■ TASK ■
Copy word for word, please, the lines of the entries below running from the one containing "X027283Y009108D02*" to the one containing "X018386D02*", both ends included.

■ DATA ■
##############################

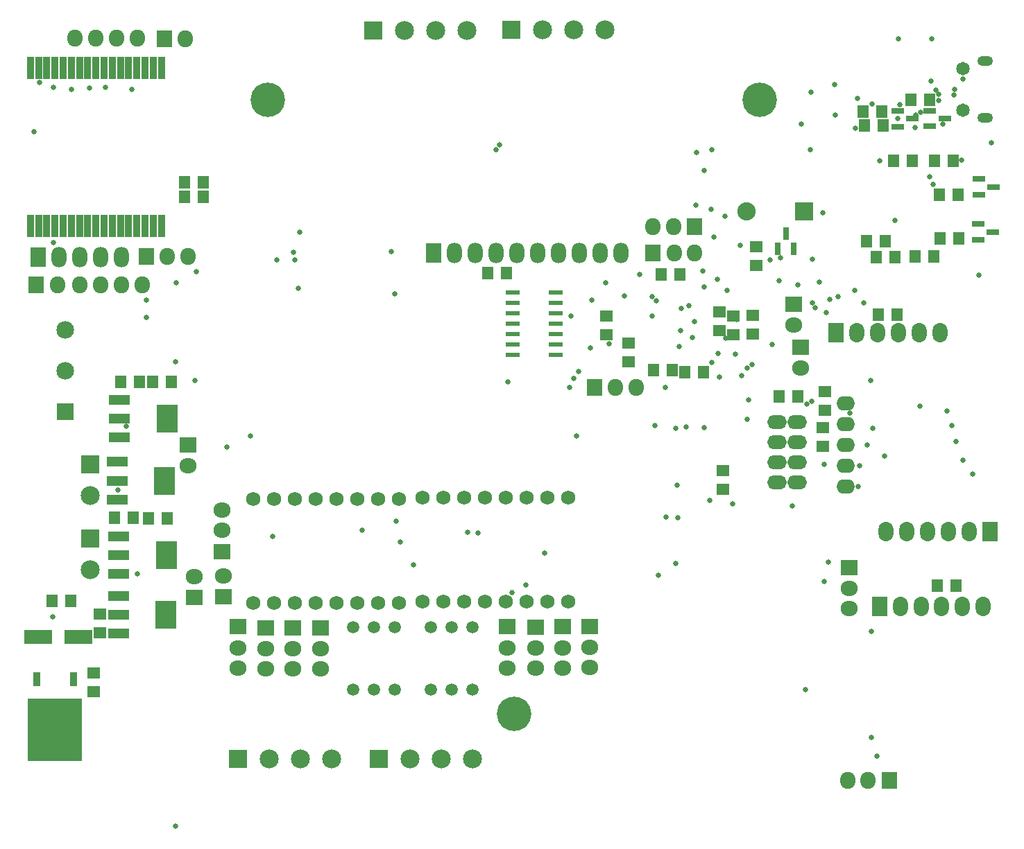
<source format=gbs>
G04*
G04 #@! TF.GenerationSoftware,Altium Limited,Altium Designer,18.1.6 (161)*
G04*
G04 Layer_Color=16711935*
%FSTAX24Y24*%
%MOIN*%
G70*
G01*
G75*
%ADD49R,0.0630X0.0580*%
%ADD52R,0.0580X0.0630*%
%ADD59R,0.0600X0.0300*%
%ADD65O,0.0750X0.0480*%
%ADD66C,0.0320*%
%ADD67C,0.0650*%
%ADD68O,0.0730X0.0830*%
%ADD69R,0.0730X0.0830*%
%ADD70O,0.0830X0.0730*%
%ADD71R,0.0830X0.0730*%
%ADD72R,0.0880X0.0880*%
%ADD73C,0.0880*%
%ADD74O,0.0940X0.0680*%
%ADD75C,0.0907*%
%ADD76R,0.0907X0.0907*%
%ADD77O,0.0730X0.0980*%
%ADD78R,0.0730X0.0980*%
%ADD79O,0.0730X0.0930*%
%ADD80R,0.0730X0.0930*%
%ADD81O,0.0730X0.0930*%
%ADD82R,0.0730X0.0930*%
%ADD83R,0.0907X0.0907*%
%ADD84C,0.0680*%
%ADD85C,0.0592*%
%ADD86C,0.0848*%
%ADD87R,0.0848X0.0848*%
%ADD88C,0.1655*%
%ADD89C,0.0257*%
%ADD117R,0.0370X0.0670*%
%ADD118R,0.2620X0.3040*%
%ADD122R,0.0670X0.0210*%
%ADD125R,0.1320X0.0710*%
%ADD126R,0.1025X0.0474*%
%ADD127R,0.1025X0.1379*%
%ADD128R,0.0336X0.1080*%
%ADD129R,0.0300X0.0600*%
%ADD130O,0.0880X0.0680*%
D49*
X003425Y007868D02*
D03*
Y006969D02*
D03*
X00374Y010709D02*
D03*
Y009809D02*
D03*
X033661Y016698D02*
D03*
Y017598D02*
D03*
X035276Y02748D02*
D03*
Y02838D02*
D03*
X035118Y025079D02*
D03*
Y024179D02*
D03*
X028071Y025034D02*
D03*
Y024134D02*
D03*
X034183Y025054D02*
D03*
Y024154D02*
D03*
X029134Y023735D02*
D03*
Y022835D02*
D03*
X033504Y024356D02*
D03*
Y025256D02*
D03*
X038583Y021417D02*
D03*
Y020517D02*
D03*
X038465Y019685D02*
D03*
Y018785D02*
D03*
D52*
X001423Y011339D02*
D03*
X002323D02*
D03*
X006963Y015315D02*
D03*
X006063D02*
D03*
X00716Y02189D02*
D03*
X00626D02*
D03*
X005624D02*
D03*
X004724D02*
D03*
X005349Y015354D02*
D03*
X004449D02*
D03*
X007795Y031476D02*
D03*
X008695D02*
D03*
X007801Y030787D02*
D03*
X008701D02*
D03*
X023262Y027126D02*
D03*
X022362D02*
D03*
X031591Y027049D02*
D03*
X030691D02*
D03*
X03035Y022441D02*
D03*
X03125D02*
D03*
X03185Y022333D02*
D03*
X03275D02*
D03*
X044882Y012087D02*
D03*
X043982D02*
D03*
X041142Y025118D02*
D03*
X042042D02*
D03*
X036378Y021181D02*
D03*
X037278D02*
D03*
X044994Y02878D02*
D03*
X044094D02*
D03*
X044061Y030866D02*
D03*
X044961D02*
D03*
X041294Y034882D02*
D03*
X040394D02*
D03*
X041378Y034213D02*
D03*
X040478D02*
D03*
X043587Y035453D02*
D03*
X042687D02*
D03*
X041457Y028661D02*
D03*
X040557D02*
D03*
X043819Y027913D02*
D03*
X042919D02*
D03*
X041929Y027874D02*
D03*
X041029D02*
D03*
X044724Y03252D02*
D03*
X043824D02*
D03*
X042756D02*
D03*
X041856D02*
D03*
D59*
X046633Y029094D02*
D03*
X045927Y029469D02*
D03*
Y028719D02*
D03*
X046672Y03126D02*
D03*
X045966Y031635D02*
D03*
Y030885D02*
D03*
X042775Y034528D02*
D03*
X042069Y034903D02*
D03*
Y034153D02*
D03*
X044321Y034537D02*
D03*
X043615Y034912D02*
D03*
Y034162D02*
D03*
D65*
X04627Y037323D02*
D03*
Y034567D02*
D03*
D66*
X046405Y037323D02*
D03*
X046135D02*
D03*
X046405Y034567D02*
D03*
X046135D02*
D03*
D67*
X045207Y036929D02*
D03*
Y034961D02*
D03*
D68*
X032309Y028071D02*
D03*
X031329D02*
D03*
X031299Y029331D02*
D03*
X030319D02*
D03*
X028508Y021614D02*
D03*
X029488D02*
D03*
X001693Y026535D02*
D03*
X00553Y038406D02*
D03*
X00452D02*
D03*
X00354D02*
D03*
X00253D02*
D03*
X006978Y027913D02*
D03*
X007958D02*
D03*
X007844Y038366D02*
D03*
X002774Y026535D02*
D03*
X003784D02*
D03*
X004764D02*
D03*
X005774D02*
D03*
X040644Y002717D02*
D03*
X039664D02*
D03*
D69*
X030319Y028071D02*
D03*
X032309Y029331D02*
D03*
X027498Y021614D02*
D03*
X000683Y026535D02*
D03*
X005968Y027913D02*
D03*
X006834Y038366D02*
D03*
X041654Y002717D02*
D03*
D70*
X007958Y017848D02*
D03*
X037392Y022533D02*
D03*
X037077Y0246D02*
D03*
X008268Y01252D02*
D03*
X009685Y012559D02*
D03*
X009606Y014734D02*
D03*
Y015714D02*
D03*
X012992Y009051D02*
D03*
Y008071D02*
D03*
X014331Y009051D02*
D03*
Y008071D02*
D03*
X010354Y009094D02*
D03*
Y008114D02*
D03*
X011693Y009045D02*
D03*
Y008065D02*
D03*
X024685Y009084D02*
D03*
Y008104D02*
D03*
X023307Y009094D02*
D03*
Y008114D02*
D03*
X027283Y009108D02*
D03*
Y008128D02*
D03*
X025984Y009094D02*
D03*
Y008114D02*
D03*
X039724Y011943D02*
D03*
Y010963D02*
D03*
D71*
X007958Y018858D02*
D03*
X037392Y023543D02*
D03*
X037077Y02561D02*
D03*
X008268Y01151D02*
D03*
X009685Y011549D02*
D03*
X009606Y013724D02*
D03*
X012992Y010061D02*
D03*
X014331D02*
D03*
X010354Y010104D02*
D03*
X011693Y010055D02*
D03*
X024685Y010094D02*
D03*
X023307Y010104D02*
D03*
X027283Y010118D02*
D03*
X025984Y010104D02*
D03*
X039724Y012953D02*
D03*
D72*
X037581Y030089D02*
D03*
D73*
X034793D02*
D03*
D74*
X036276Y019961D02*
D03*
X037244D02*
D03*
X036276Y018992D02*
D03*
X037244D02*
D03*
X036276Y018024D02*
D03*
X037244D02*
D03*
X036276Y017055D02*
D03*
X037244D02*
D03*
D75*
X028014Y038819D02*
D03*
X026514D02*
D03*
X025014D02*
D03*
X021386Y03878D02*
D03*
X019886D02*
D03*
X018386D02*
D03*
X003258Y012833D02*
D03*
X003255Y016415D02*
D03*
X02162Y00373D02*
D03*
X02012D02*
D03*
X01862D02*
D03*
X014878D02*
D03*
X013378D02*
D03*
X011878D02*
D03*
D76*
X023514Y038819D02*
D03*
X016886Y03878D02*
D03*
X01712Y00373D02*
D03*
X010378D02*
D03*
D77*
X028764Y028071D02*
D03*
X027764D02*
D03*
X025764D02*
D03*
X023764D02*
D03*
X020764D02*
D03*
X021764D02*
D03*
X022764D02*
D03*
X024764D02*
D03*
X026764D02*
D03*
X004756Y027874D02*
D03*
X001756D02*
D03*
X002756D02*
D03*
X003756D02*
D03*
D78*
X019764Y028071D02*
D03*
X000756Y027874D02*
D03*
D79*
X042512Y014685D02*
D03*
X045512D02*
D03*
X044512D02*
D03*
X043512D02*
D03*
X041512D02*
D03*
D80*
X046512D02*
D03*
D81*
X04411Y024232D02*
D03*
X04311D02*
D03*
X04211D02*
D03*
X04111D02*
D03*
X04011D02*
D03*
X046154Y011063D02*
D03*
X045165D02*
D03*
X044177D02*
D03*
X043189D02*
D03*
X042201D02*
D03*
D82*
X03911Y024232D02*
D03*
X041213Y011063D02*
D03*
D83*
X003258Y014333D02*
D03*
X003255Y017915D02*
D03*
D84*
X011118Y01626D02*
D03*
Y01126D02*
D03*
X012118D02*
D03*
X013118D02*
D03*
X014118D02*
D03*
X015118D02*
D03*
X016118D02*
D03*
X017118D02*
D03*
X018118D02*
D03*
Y01626D02*
D03*
X017118D02*
D03*
X016118D02*
D03*
X015118D02*
D03*
X014118D02*
D03*
X013118D02*
D03*
X012118D02*
D03*
X026228Y011299D02*
D03*
Y016299D02*
D03*
X025228D02*
D03*
X024228D02*
D03*
X023228D02*
D03*
X022228D02*
D03*
X021228D02*
D03*
X020228D02*
D03*
X019228D02*
D03*
Y011299D02*
D03*
X020228D02*
D03*
X021228D02*
D03*
X022228D02*
D03*
X023228D02*
D03*
X024228D02*
D03*
X025228D02*
D03*
D85*
X01589Y010083D02*
D03*
X01689D02*
D03*
X01789D02*
D03*
Y007083D02*
D03*
X01689D02*
D03*
X01589D02*
D03*
X01963Y010083D02*
D03*
X02063D02*
D03*
X02163D02*
D03*
Y007083D02*
D03*
X02063D02*
D03*
X01963D02*
D03*
D86*
X002062Y022402D02*
D03*
Y02437D02*
D03*
D87*
Y020433D02*
D03*
D88*
X023622Y005906D02*
D03*
X035433Y035433D02*
D03*
X011811D02*
D03*
D89*
X000827Y03627D02*
D03*
X000571Y033907D02*
D03*
X033421Y023238D02*
D03*
X033809Y023967D02*
D03*
X005984Y02498D02*
D03*
X042158Y035218D02*
D03*
X042938Y034714D02*
D03*
X043181Y034834D02*
D03*
X005959Y02581D02*
D03*
X005551Y012638D02*
D03*
X004596Y016693D02*
D03*
X00501Y019745D02*
D03*
X013118Y027754D02*
D03*
X013258Y026378D02*
D03*
X008297Y021929D02*
D03*
X012229Y027741D02*
D03*
X027303Y023514D02*
D03*
X029124Y02373D02*
D03*
X030276Y025994D02*
D03*
X044252Y034291D02*
D03*
X042894Y034104D02*
D03*
X042057Y034557D02*
D03*
X045209Y036458D02*
D03*
X043681Y036358D02*
D03*
X043691Y038386D02*
D03*
X042087D02*
D03*
X032309Y024783D02*
D03*
X031654Y025404D02*
D03*
X032028Y025561D02*
D03*
X036429Y027856D02*
D03*
X035925Y027736D02*
D03*
X034183Y024154D02*
D03*
X035108Y024183D02*
D03*
X03185Y022333D02*
D03*
X026722Y022362D02*
D03*
X03314Y022795D02*
D03*
X04312Y020709D02*
D03*
X039783Y020374D02*
D03*
X036378Y021181D02*
D03*
X040876Y019646D02*
D03*
X001516Y028563D02*
D03*
X008711Y030778D02*
D03*
X008695Y031476D02*
D03*
X012037Y014439D02*
D03*
X017953Y015187D02*
D03*
X01817Y014193D02*
D03*
X013032Y02812D02*
D03*
X031624Y024331D02*
D03*
X032215Y023996D02*
D03*
X031557Y023583D02*
D03*
X02819Y023712D02*
D03*
X029656Y027049D02*
D03*
X030284Y025049D02*
D03*
X030896Y021614D02*
D03*
X023327Y02188D02*
D03*
X026496Y022028D02*
D03*
X022756Y033041D02*
D03*
X013337Y029075D02*
D03*
X026378Y025034D02*
D03*
X03047Y025783D02*
D03*
X027362Y025817D02*
D03*
X038524Y012293D02*
D03*
X03873Y013199D02*
D03*
X036998Y015915D02*
D03*
X038543Y017913D02*
D03*
X034833Y020069D02*
D03*
X034843Y022536D02*
D03*
X034575Y022185D02*
D03*
X034911Y021024D02*
D03*
X033496Y022127D02*
D03*
X035069Y022726D02*
D03*
X036038Y023691D02*
D03*
X037709Y020818D02*
D03*
X040787Y004764D02*
D03*
X041063Y003868D02*
D03*
X01789Y02611D02*
D03*
X009833Y01875D02*
D03*
X046585Y033366D02*
D03*
X04002Y034065D02*
D03*
X037431Y034262D02*
D03*
X040138Y035522D02*
D03*
X041949Y029656D02*
D03*
X041476Y028661D02*
D03*
X043839Y027894D02*
D03*
X041919Y027874D02*
D03*
X039075Y034695D02*
D03*
X044815Y035947D02*
D03*
X044035Y035699D02*
D03*
X044783Y035689D02*
D03*
X04389Y035927D02*
D03*
X045148Y03253D02*
D03*
X044026Y035413D02*
D03*
X042756Y03252D02*
D03*
X041201Y03251D02*
D03*
X04378Y031368D02*
D03*
X043612Y031752D02*
D03*
X040848Y035257D02*
D03*
X04264Y035415D02*
D03*
X040768Y021929D02*
D03*
X017726Y02813D02*
D03*
X040423Y034872D02*
D03*
X037904Y035807D02*
D03*
X039035Y036191D02*
D03*
X008366Y027188D02*
D03*
X022933Y033278D02*
D03*
X033228Y028858D02*
D03*
X030401Y019774D02*
D03*
X026644Y019282D02*
D03*
X030691Y027049D02*
D03*
X040423Y025683D02*
D03*
X041437Y018297D02*
D03*
X038809Y025837D02*
D03*
X038307Y026683D02*
D03*
X038622Y025197D02*
D03*
X03378Y029843D02*
D03*
X03811Y025433D02*
D03*
X040591Y018858D02*
D03*
X040242Y017858D02*
D03*
X040177Y016841D02*
D03*
X044429Y020482D02*
D03*
X044656Y019774D02*
D03*
X044882Y019006D02*
D03*
X045669Y017441D02*
D03*
X045197Y01812D02*
D03*
X031476Y0169D02*
D03*
X030581Y012579D02*
D03*
X030932Y015384D02*
D03*
X031388Y01313D02*
D03*
X031506Y015354D02*
D03*
X021398Y014646D02*
D03*
X025108Y013661D02*
D03*
X0219Y014606D02*
D03*
X023525Y011733D02*
D03*
X024209Y012126D02*
D03*
X031407Y019656D02*
D03*
X031909Y019695D02*
D03*
X032782Y019685D02*
D03*
X010974Y019291D02*
D03*
X001457Y010591D02*
D03*
X036378Y026752D02*
D03*
X032717Y027205D02*
D03*
X034259Y023213D02*
D03*
X03275Y022333D02*
D03*
X033418Y026801D02*
D03*
X033504Y025285D02*
D03*
X033671Y017608D02*
D03*
X033041Y016191D02*
D03*
X034136Y016004D02*
D03*
X037943Y020955D02*
D03*
X037972Y025683D02*
D03*
X039213Y025965D02*
D03*
X04001Y02627D02*
D03*
X037264Y026535D02*
D03*
X034352Y024883D02*
D03*
X033865Y026273D02*
D03*
X032782Y026457D02*
D03*
X035226Y025089D02*
D03*
X034488Y028435D02*
D03*
X032411Y032904D02*
D03*
X03312Y033031D02*
D03*
X032785Y032047D02*
D03*
X032354Y030375D02*
D03*
X0331Y030177D02*
D03*
X031604Y027018D02*
D03*
X037963Y027766D02*
D03*
X038484Y03002D02*
D03*
X037854Y033031D02*
D03*
X028937Y026024D02*
D03*
X028092Y025011D02*
D03*
X03125Y022441D02*
D03*
X037638Y007083D02*
D03*
X026299Y021614D02*
D03*
X006929Y013543D02*
D03*
X005276Y035939D02*
D03*
X002362Y035945D02*
D03*
X001496Y036043D02*
D03*
X003228Y036024D02*
D03*
X004016Y036043D02*
D03*
X007402Y026654D02*
D03*
X028031D02*
D03*
X040787Y009882D02*
D03*
X045984Y027008D02*
D03*
X029134Y022868D02*
D03*
X007362Y022835D02*
D03*
Y000512D02*
D03*
X016339Y014734D02*
D03*
X018819Y013071D02*
D03*
D117*
X000689Y007562D02*
D03*
X002461D02*
D03*
D118*
X001575Y005157D02*
D03*
D122*
X025622Y026185D02*
D03*
Y025685D02*
D03*
Y025185D02*
D03*
Y024685D02*
D03*
Y024185D02*
D03*
Y023685D02*
D03*
Y023185D02*
D03*
X023572D02*
D03*
Y023685D02*
D03*
Y024185D02*
D03*
Y024685D02*
D03*
Y025185D02*
D03*
Y025685D02*
D03*
Y026185D02*
D03*
D125*
X002697Y009606D02*
D03*
X000768D02*
D03*
D126*
X004632Y009764D02*
D03*
Y010669D02*
D03*
Y011575D02*
D03*
X004646Y012638D02*
D03*
Y013543D02*
D03*
Y014449D02*
D03*
X004685Y019213D02*
D03*
Y020118D02*
D03*
Y021024D02*
D03*
X004567Y01622D02*
D03*
Y017126D02*
D03*
Y018032D02*
D03*
D127*
X006916Y010669D02*
D03*
X006929Y013543D02*
D03*
X006969Y020118D02*
D03*
X00685Y017126D02*
D03*
D128*
X000394Y02937D02*
D03*
X000787D02*
D03*
X001181D02*
D03*
X001575D02*
D03*
X001969D02*
D03*
X002362D02*
D03*
X002756D02*
D03*
X00315D02*
D03*
X003543D02*
D03*
X003937D02*
D03*
X004331D02*
D03*
X004724D02*
D03*
X005118D02*
D03*
X005512D02*
D03*
X005906D02*
D03*
X006299D02*
D03*
X006693D02*
D03*
Y036969D02*
D03*
X006299D02*
D03*
X005906D02*
D03*
X005512D02*
D03*
X005118D02*
D03*
X004724D02*
D03*
X004331D02*
D03*
X003937D02*
D03*
X003543D02*
D03*
X00315D02*
D03*
X002756D02*
D03*
X002362D02*
D03*
X001969D02*
D03*
X001575D02*
D03*
X001181D02*
D03*
X000787D02*
D03*
X000394D02*
D03*
D129*
X036693Y028995D02*
D03*
X036318Y028289D02*
D03*
X037068D02*
D03*
D130*
X039567Y016858D02*
D03*
Y017858D02*
D03*
Y018858D02*
D03*
Y019858D02*
D03*
Y020858D02*
D03*
M02*

</source>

##############################

■ ANSWER SECTION ■
X027283Y009108D02*
D03*
Y008128D02*
D03*
X025984Y009094D02*
D03*
Y008114D02*
D03*
X039724Y011943D02*
D03*
Y010963D02*
D03*
D71*
X007958Y018858D02*
D03*
X037392Y023543D02*
D03*
X037077Y02561D02*
D03*
X008268Y01151D02*
D03*
X009685Y011549D02*
D03*
X009606Y013724D02*
D03*
X012992Y010061D02*
D03*
X014331D02*
D03*
X010354Y010104D02*
D03*
X011693Y010055D02*
D03*
X024685Y010094D02*
D03*
X023307Y010104D02*
D03*
X027283Y010118D02*
D03*
X025984Y010104D02*
D03*
X039724Y012953D02*
D03*
D72*
X037581Y030089D02*
D03*
D73*
X034793D02*
D03*
D74*
X036276Y019961D02*
D03*
X037244D02*
D03*
X036276Y018992D02*
D03*
X037244D02*
D03*
X036276Y018024D02*
D03*
X037244D02*
D03*
X036276Y017055D02*
D03*
X037244D02*
D03*
D75*
X028014Y038819D02*
D03*
X026514D02*
D03*
X025014D02*
D03*
X021386Y03878D02*
D03*
X019886D02*
D03*
X018386D02*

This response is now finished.